__Extrait fourni__.
------

Si cette Loi simplifie la procédure, le changement doit rester conforme à l’intérêt de la famille et exprimer un accord mutuel des deux époux.

Les conjoints doivent s’adresser à un notaire qui établira une nouvelle convention matrimoniale sous la forme d’un acte authentique qui devra, sous certaines conditions, être homologuée par un juge aux affaires familiales.

En l’absence d’enfant, aucune homologation judiciaire ne sera requise.

En cas de présence d’enfants mineurs, avant cette nouvelle Loi, l’acte notarié devait être systématiquement homologué par le juge aux affaires familiales. Cette homologation ne sera désormais plus obligatoire, mais pourra être exigée par le notaire si les intérêts de l’enfant mineur doivent être sauvegardés.

Ainsi, lorsque l'un ou l'autre des époux a des enfants mineurs, le notaire devra saisir le juge des tutelles s'il estime que le changement de régime matrimonial porte préjudice aux enfants.

Pour ce qui concerne les enfants majeurs, l’article 1397, alinéa 2 du code civil précise qu’ils «sont informés personnellement de la modification envisagée. Chacun d’eux peut s’opposer à la modification dans le délai de trois mois ». En cas d’opposition de leur part, le changement de régime devra être homologué par le juge.

Les modifications ou le changement de régime sont également communiqués aux créanciers qui pourront s’y opposer pendant 3 mois. Dans ce cas, l’homologation du juge sera requise.

------

__Données sources__.
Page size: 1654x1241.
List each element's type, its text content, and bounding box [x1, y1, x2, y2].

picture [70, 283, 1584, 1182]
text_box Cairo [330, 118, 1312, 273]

------

__Consignes écrites__.
A – Dans le texte sur le changement de régime matrimonial, de quel délai disposent les enfants majeurs pour s'opposer à la modification envisagée ?
B – Poursuivez le texte sur le changement de régime matrimonial après sa dernière phrase.

__Réponses par consigne__.
A – Ils disposent d'un délai de trois mois.

B –
Après « une appréciation d’ensemble », le juge se prononcera sur la conformité de ces aménagements ou changements à l’intérêt de la famille (Cass. 1re civ., 6/1/1976) et confirmera qu’ils ne sont pas destinés à léser les créanciers.

 

Le coût d’un changement de régime matrimonial :

Les émoluments du notaire :

Le notaire perçoit des émoluments pour la rédaction de l’acte authentique et ses conseils :

  • les droits proportionnels : ils s’appliquent lorsque le changement de régime matrimonial implique de lister et estimer le patrimoine des époux, par exemple lors du passage d’une communauté légale à une communauté universelle ou l’apport d’un bien à la communauté.

 

  • les émoluments de liquidation du régime matrimonial: par exemple lors du passage d’un régime de communauté à un régime de séparation.

Ces frais seront fonction du montant et de la nature des biens meubles ou immeubles qui sont mentionnés dans le contrat.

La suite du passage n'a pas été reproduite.